§ Required action 1
Reproduce the entire passage on deploying a model to Triton Inference Server, word for word and without alteration.
§ Required action 2
Transcribe the lines of the listing from the line containing "言契丹者，或云五十万，或云百万，渔阳以北，山谷之间，氈车毳幕，羊马弥漫。卢文" up to and including the final line of the listing, and nothing else.

§ Passage for review
The [Triton Inference Server](https://github.com/triton-inference-server/server/blob/main/README.md#documentation) allows us to deploy our model to the web regardless of cloud provider, and it supports a number of different machine learning frameworks such as TensorFlow and PyTorch.

## Objectives
* Learn how to deploy a model to Triton
  * [1. Deploy TensorFlow Model to Triton Inference Server](#1.-Deploy-TensorFlow-Model-to-Triton-Inference-Server)
      * [1.1 Export a Model](#1.1-Export-a-Model)
      * [1.2 Review exported files](#1.2-Review-exported-files)
      * [1.3 Loading a Model](#1.3-Loading-a-Model)
  * [2. Sent requests for predictions](#2.-Sent-requests-for-predictions)
* Learn how to record deployment metrics
  * [3. Server Metrics](#3.-Server-Metrics)

## 1. Deploy TensorFlow Model to Triton Inference Server

Our Triton server has already been launched to the web and is ready to make requests. First, we need to export the saved TensorFlow model from Lab 2 and generate the config file for Triton Inference Server. NVTabular provides an easy-to-use function, which manages both tasks.

### 1.1 Export a Model

In [1]:
# External dependencies
import os
from time import time

import argparse
import numpy as np
import pandas as pd
import sys

import tritonhttpclient

import cudf
import tritonclient.grpc as grpcclient
import nvtabular.inference.triton as nvt_triton

Let's unzip the model that we saved as a zip file in the previous notebook, and then load it to be able to use it in the NVTabular `export_tensorflow_model()` function below.

§ Exercise input
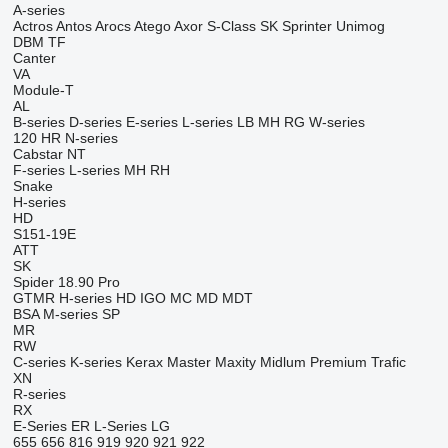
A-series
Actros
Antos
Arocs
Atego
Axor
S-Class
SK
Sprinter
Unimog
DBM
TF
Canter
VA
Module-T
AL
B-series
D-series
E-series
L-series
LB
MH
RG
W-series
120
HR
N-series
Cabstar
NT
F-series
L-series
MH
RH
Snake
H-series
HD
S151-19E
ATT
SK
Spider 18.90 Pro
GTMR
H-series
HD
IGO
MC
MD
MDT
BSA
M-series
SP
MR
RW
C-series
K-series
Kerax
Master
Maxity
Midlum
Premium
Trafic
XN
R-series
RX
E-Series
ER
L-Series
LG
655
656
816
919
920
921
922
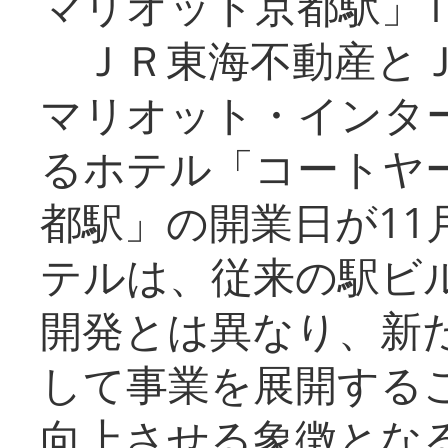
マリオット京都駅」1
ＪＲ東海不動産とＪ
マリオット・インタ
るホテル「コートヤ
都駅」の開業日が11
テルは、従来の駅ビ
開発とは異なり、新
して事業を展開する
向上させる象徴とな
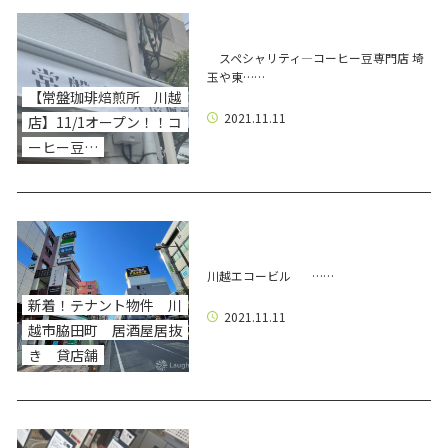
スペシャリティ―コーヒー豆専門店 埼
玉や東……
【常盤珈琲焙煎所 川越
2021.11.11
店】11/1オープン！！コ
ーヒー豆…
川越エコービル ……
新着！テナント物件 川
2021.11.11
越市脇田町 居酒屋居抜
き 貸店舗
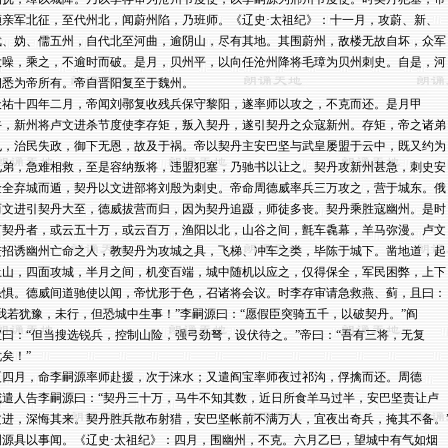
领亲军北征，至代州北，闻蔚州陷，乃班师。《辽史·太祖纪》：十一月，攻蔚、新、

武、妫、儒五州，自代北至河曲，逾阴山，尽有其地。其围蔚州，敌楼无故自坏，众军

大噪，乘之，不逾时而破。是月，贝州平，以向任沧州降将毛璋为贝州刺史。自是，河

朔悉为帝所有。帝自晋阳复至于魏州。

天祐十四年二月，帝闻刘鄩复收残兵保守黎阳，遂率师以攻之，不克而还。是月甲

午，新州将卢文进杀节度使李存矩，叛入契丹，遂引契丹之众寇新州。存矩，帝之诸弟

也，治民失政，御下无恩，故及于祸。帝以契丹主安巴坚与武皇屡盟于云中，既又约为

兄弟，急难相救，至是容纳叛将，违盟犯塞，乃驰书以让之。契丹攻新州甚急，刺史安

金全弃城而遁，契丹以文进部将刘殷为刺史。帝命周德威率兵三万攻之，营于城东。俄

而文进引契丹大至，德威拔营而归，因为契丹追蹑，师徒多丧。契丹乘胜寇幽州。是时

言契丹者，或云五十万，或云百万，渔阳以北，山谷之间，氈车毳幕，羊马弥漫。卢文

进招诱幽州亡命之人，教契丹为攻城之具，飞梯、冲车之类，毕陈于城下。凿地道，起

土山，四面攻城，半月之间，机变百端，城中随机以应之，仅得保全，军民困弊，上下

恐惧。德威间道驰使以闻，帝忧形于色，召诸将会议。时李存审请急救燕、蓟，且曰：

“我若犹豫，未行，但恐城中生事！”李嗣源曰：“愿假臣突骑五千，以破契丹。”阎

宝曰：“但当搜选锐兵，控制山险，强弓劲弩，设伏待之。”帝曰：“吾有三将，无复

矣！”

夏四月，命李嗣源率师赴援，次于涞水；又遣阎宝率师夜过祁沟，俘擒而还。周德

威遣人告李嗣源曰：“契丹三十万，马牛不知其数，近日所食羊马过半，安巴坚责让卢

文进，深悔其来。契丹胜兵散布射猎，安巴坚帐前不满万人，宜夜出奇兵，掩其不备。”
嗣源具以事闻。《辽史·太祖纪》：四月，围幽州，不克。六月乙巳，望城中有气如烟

§ Exercise output 1
The [Triton Inference Server](https://github.com/triton-inference-server/server/blob/main/README.md#documentation) allows us to deploy our model to the web regardless of cloud provider, and it supports a number of different machine learning frameworks such as TensorFlow and PyTorch.

## Objectives
* Learn how to deploy a model to Triton
  * [1. Deploy TensorFlow Model to Triton Inference Server](#1.-Deploy-TensorFlow-Model-to-Triton-Inference-Server)
      * [1.1 Export a Model](#1.1-Export-a-Model)
      * [1.2 Review exported files](#1.2-Review-exported-files)
      * [1.3 Loading a Model](#1.3-Loading-a-Model)
  * [2. Sent requests for predictions](#2.-Sent-requests-for-predictions)
* Learn how to record deployment metrics
  * [3. Server Metrics](#3.-Server-Metrics)

## 1. Deploy TensorFlow Model to Triton Inference Server

Our Triton server has already been launched to the web and is ready to make requests. First, we need to export the saved TensorFlow model from Lab 2 and generate the config file for Triton Inference Server. NVTabular provides an easy-to-use function, which manages both tasks.

### 1.1 Export a Model

In [1]:
# External dependencies
import os
from time import time

import argparse
import numpy as np
import pandas as pd
import sys

import tritonhttpclient

import cudf
import tritonclient.grpc as grpcclient
import nvtabular.inference.triton as nvt_triton

Let's unzip the model that we saved as a zip file in the previous notebook, and then load it to be able to use it in the NVTabular `export_tensorflow_model()` function below.

§ Exercise output 2
言契丹者，或云五十万，或云百万，渔阳以北，山谷之间，氈车毳幕，羊马弥漫。卢文

进招诱幽州亡命之人，教契丹为攻城之具，飞梯、冲车之类，毕陈于城下。凿地道，起

土山，四面攻城，半月之间，机变百端，城中随机以应之，仅得保全，军民困弊，上下

恐惧。德威间道驰使以闻，帝忧形于色，召诸将会议。时李存审请急救燕、蓟，且曰：

“我若犹豫，未行，但恐城中生事！”李嗣源曰：“愿假臣突骑五千，以破契丹。”阎

宝曰：“但当搜选锐兵，控制山险，强弓劲弩，设伏待之。”帝曰：“吾有三将，无复

矣！”

夏四月，命李嗣源率师赴援，次于涞水；又遣阎宝率师夜过祁沟，俘擒而还。周德

威遣人告李嗣源曰：“契丹三十万，马牛不知其数，近日所食羊马过半，安巴坚责让卢

文进，深悔其来。契丹胜兵散布射猎，安巴坚帐前不满万人，宜夜出奇兵，掩其不备。”
嗣源具以事闻。《辽史·太祖纪》：四月，围幽州，不克。六月乙巳，望城中有气如烟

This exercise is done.